_Task instructions_
Print every line of the data below word for word, leaving out the pictures.

====

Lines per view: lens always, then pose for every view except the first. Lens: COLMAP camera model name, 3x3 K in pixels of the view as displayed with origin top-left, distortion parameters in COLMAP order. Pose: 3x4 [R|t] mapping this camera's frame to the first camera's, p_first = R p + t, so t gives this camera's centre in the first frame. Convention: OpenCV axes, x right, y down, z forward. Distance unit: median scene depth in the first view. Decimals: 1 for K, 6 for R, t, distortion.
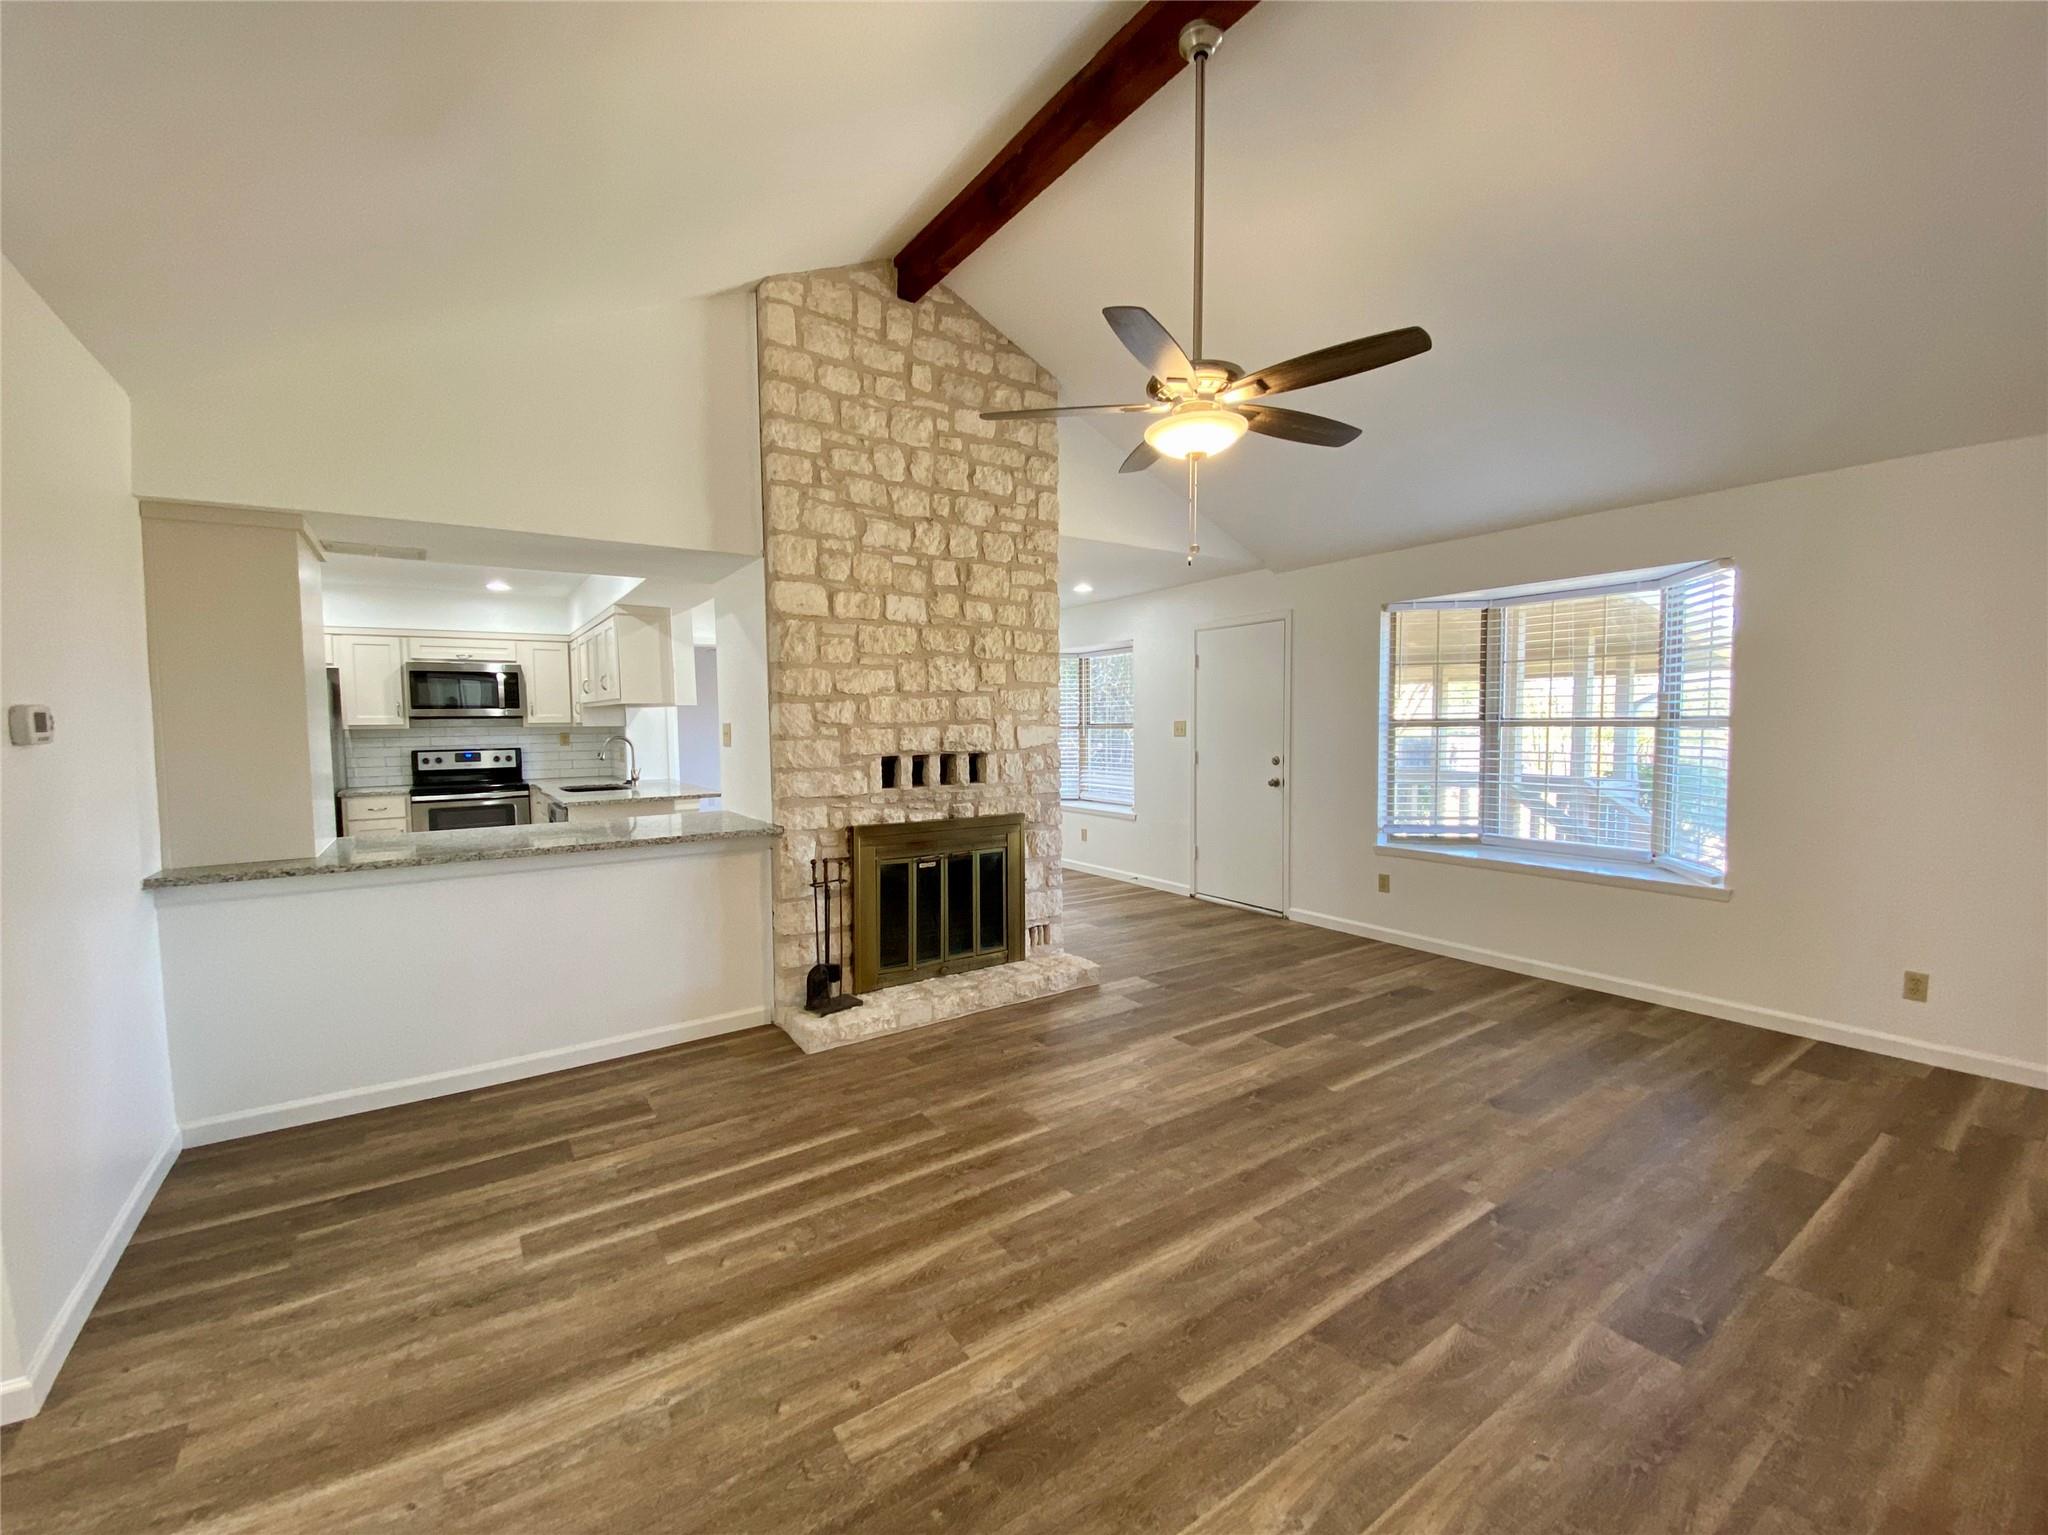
lens RADIAL K [[837.5, 0, 1012.7], [0, 837.5, 773.6], [0, 0, 1]] dist [0.014449, -0.015903]
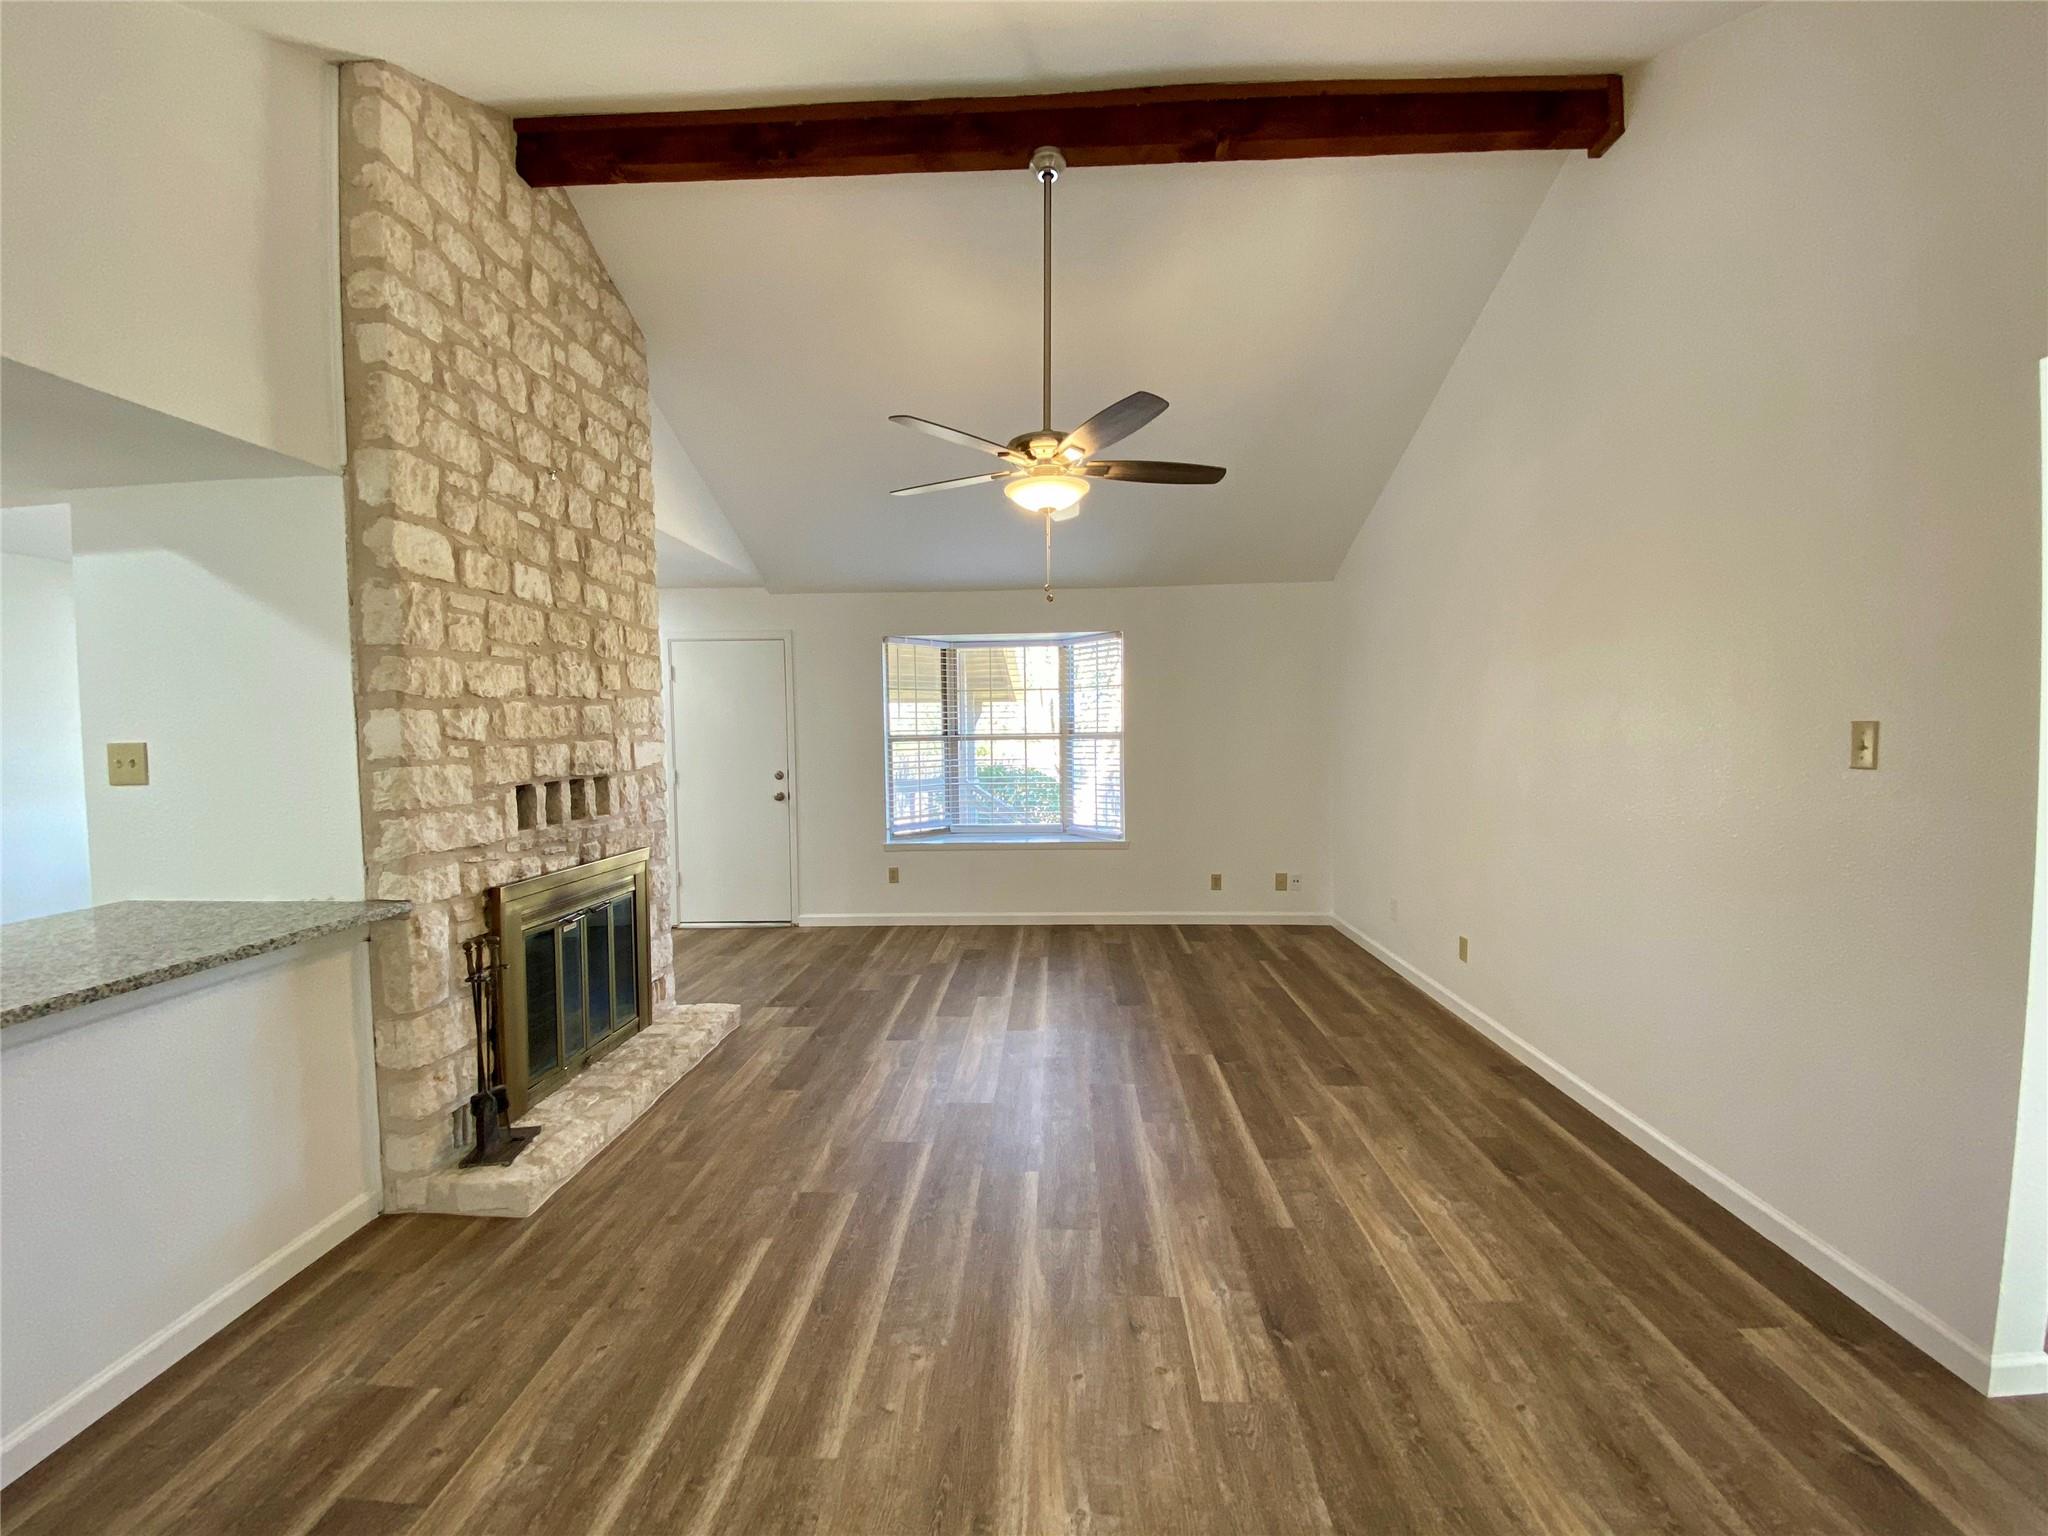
lens RADIAL K [[837.5, 0, 1034.1], [0, 837.5, 766.7], [0, 0, 1]] dist [0.014449, -0.015903]
pose [[0.590705, -0.034226, 0.806162, -0.490858], [0.058646, 0.998279, -0.000590, -0.009409], [-0.804754, 0.047627, 0.591695, 0.216708]]
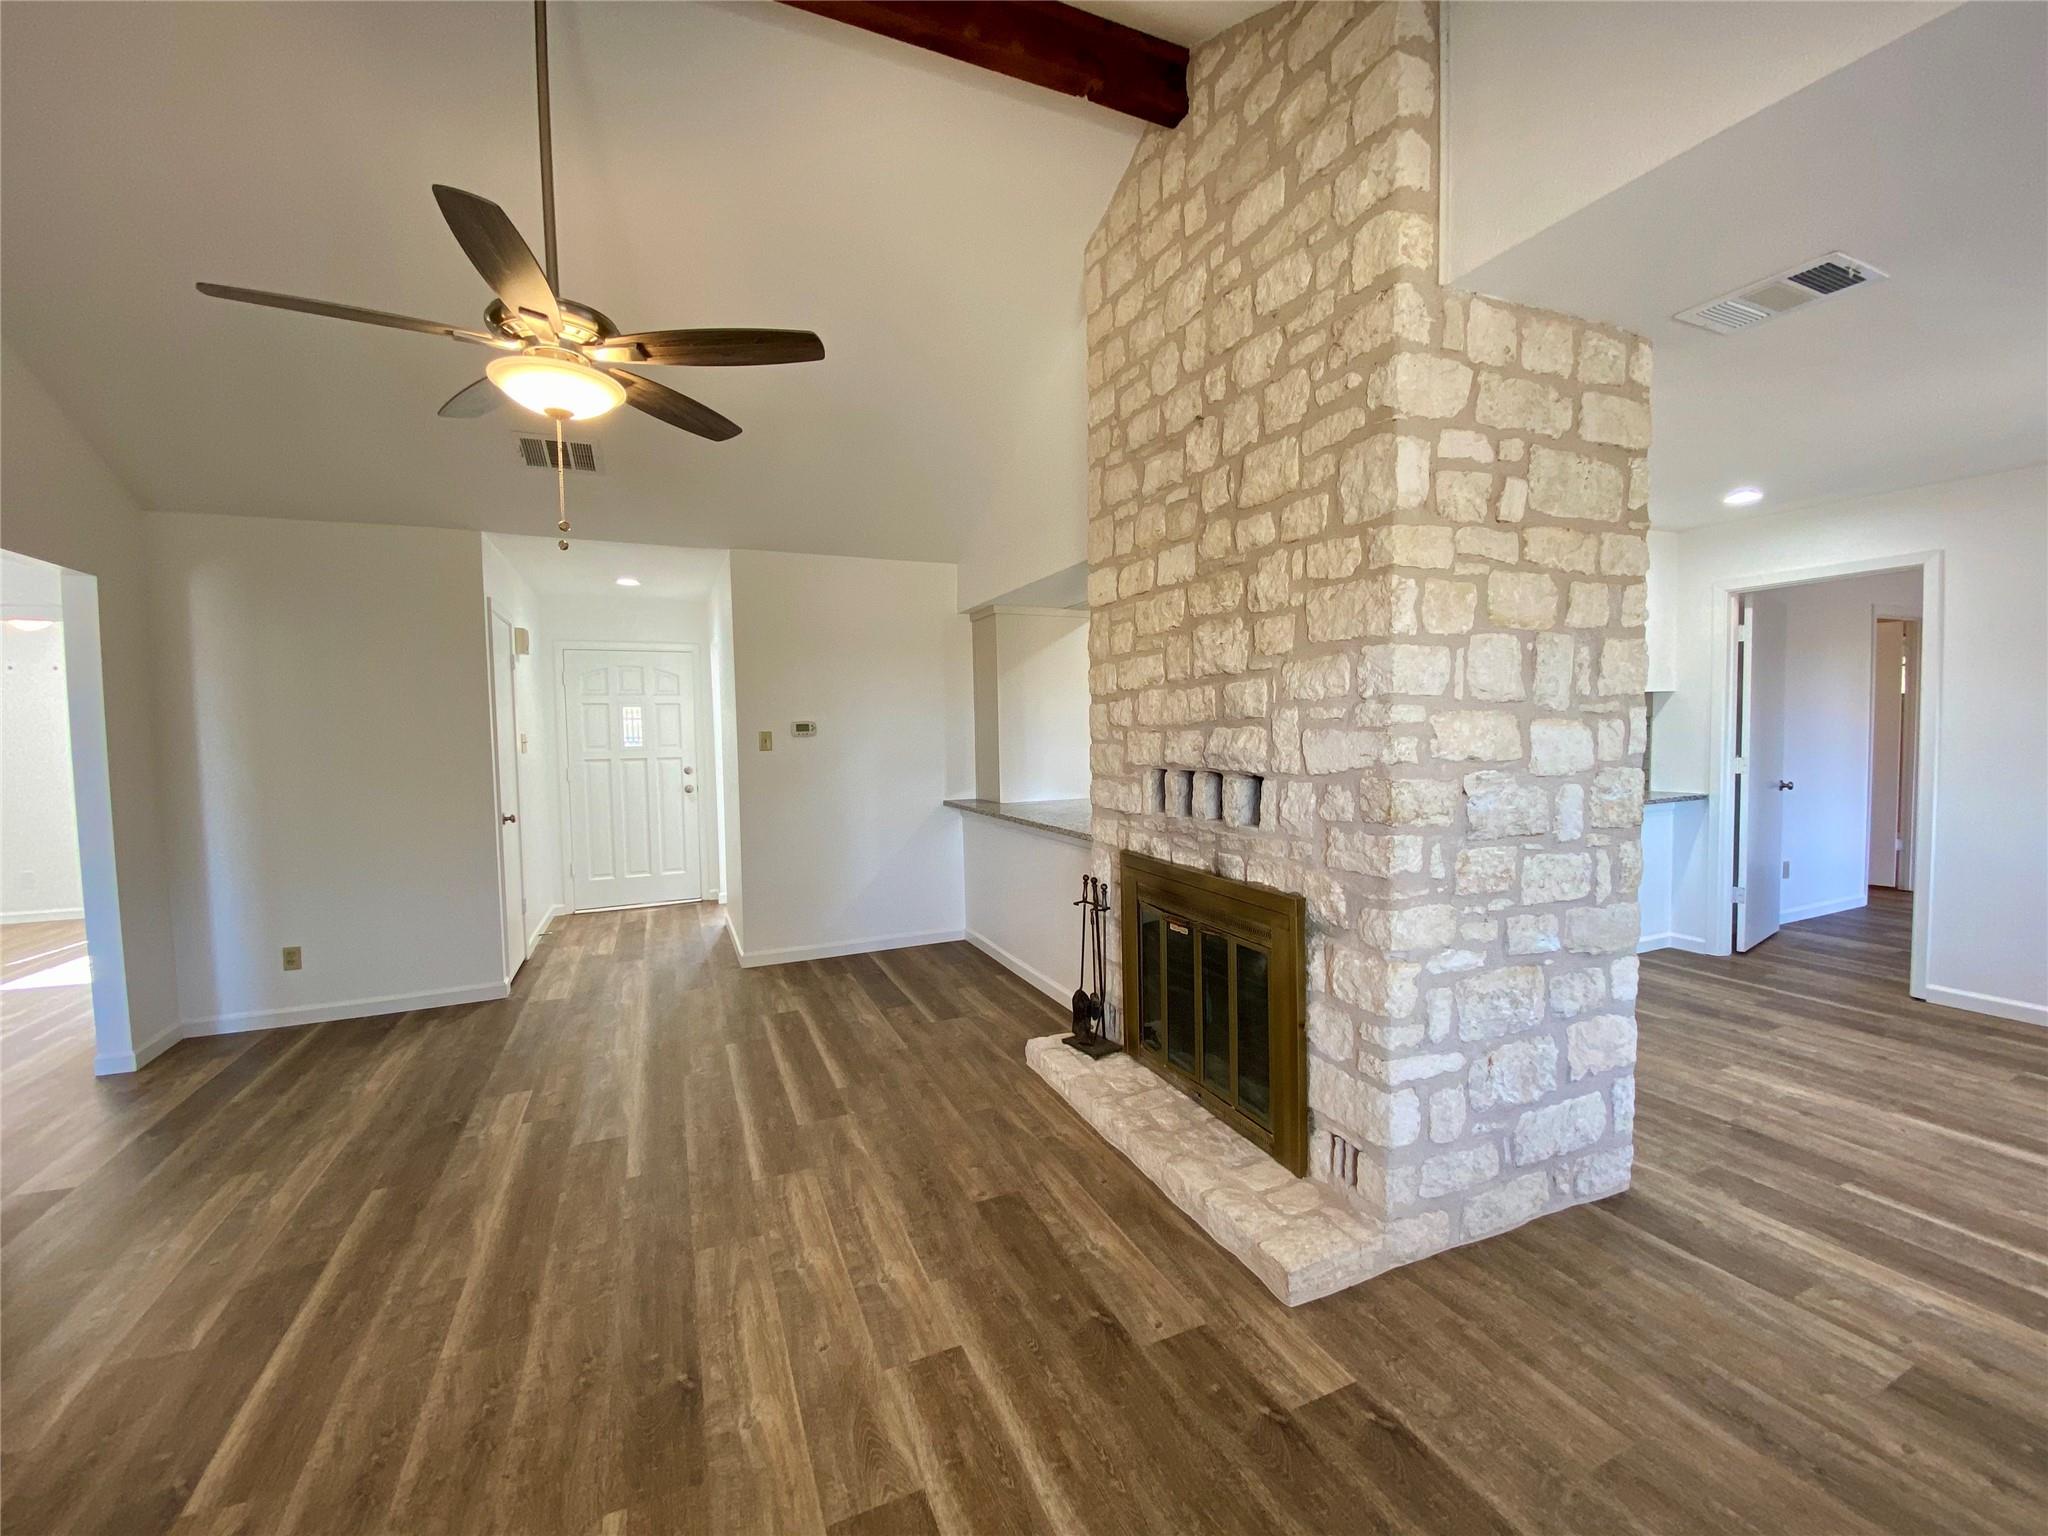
lens RADIAL K [[837.5, 0, 1033.4], [0, 837.5, 769.5], [0, 0, 1]] dist [0.014449, -0.015903]
pose [[-0.184035, 0.065671, -0.980723, 0.628973], [-0.038295, 0.996529, 0.073915, -0.073385], [0.982173, 0.051160, -0.180882, 1.058701]]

====

_Response to the exercise_
Lines per view: lens always, then pose for every view except the first. Lens: COLMAP camera model name, 3x3 K in pixels of the view as displayed with origin top-left, distortion parameters in COLMAP order. Pose: 3x4 [R|t] mapping this camera's frame to the first camera's, p_first = R p + t, so t gives this camera's centre in the first frame. Convention: OpenCV axes, x right, y down, z forward. Distance unit: median scene depth in the first view. Decimals: 1 for K, 6 for R, t, distortion.
lens RADIAL K [[837.5, 0, 1012.7], [0, 837.5, 773.6], [0, 0, 1]] dist [0.014449, -0.015903]
lens RADIAL K [[837.5, 0, 1034.1], [0, 837.5, 766.7], [0, 0, 1]] dist [0.014449, -0.015903]
pose [[0.590705, -0.034226, 0.806162, -0.490858], [0.058646, 0.998279, -0.000590, -0.009409], [-0.804754, 0.047627, 0.591695, 0.216708]]
lens RADIAL K [[837.5, 0, 1033.4], [0, 837.5, 769.5], [0, 0, 1]] dist [0.014449, -0.015903]
pose [[-0.184035, 0.065671, -0.980723, 0.628973], [-0.038295, 0.996529, 0.073915, -0.073385], [0.982173, 0.051160, -0.180882, 1.058701]]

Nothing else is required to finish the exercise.